The name comes directly from the English word and has been in usage since the Middle Ages due to the popularity of a cult of sister saints, Hope, Faith and Charity.
Its popularity was in enhanced in the 17th-century due to its usage among the Puritans.
Currently, Hope is 245th most popular female name in the United States, (2010). Its Spanish cognate of Esperanza is currently the 75th most popular female name in Chile and the 948th most popular in the United States, (2010).
Other forms of the name include:
Nadzieja Надзе́я (Belarusian/Polish. nod-JAY-yah)
Elpida Ελπίδα (Greek)
Hopeful (English: a popular female name among Puritans)
Hopestill (English:a popular female name among Puritans)
Hopewell (English: a popular female name among Puritans)
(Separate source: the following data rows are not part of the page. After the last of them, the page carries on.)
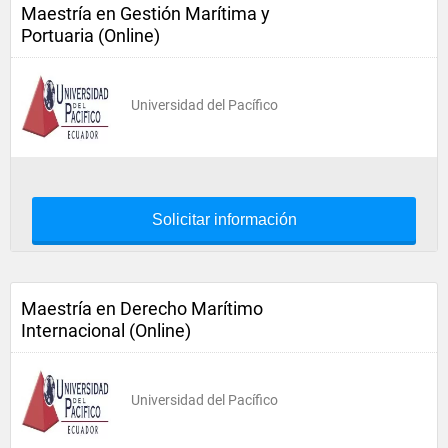
Maestría en Gestión Marítima y
Portuaria (Online)
Universidad del Pacífico
Solicitar información
Maestría en Derecho Marítimo
Internacional (Online)
Universidad del Pacífico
Elpis is derived from the Greek word (ἐλπίς) for hope, the name is found in ancient Greek myth as the personification of hope, usually depicted as a woman with a flowers or cornucopia in her hands. Elpis was also the last item to come out of the box of Pandora.
The name was also borne by one of the many wives of Herod the Great and was the name of the wife of early Roman Christian philosopher and poet, Boethius (Circ. 5th-century).
In modern Greek, the form of Elpida Ελπιδα is far more prevalent.
The name was borne by Macedonian national heroine, Elpida Karamandi (1920-1942).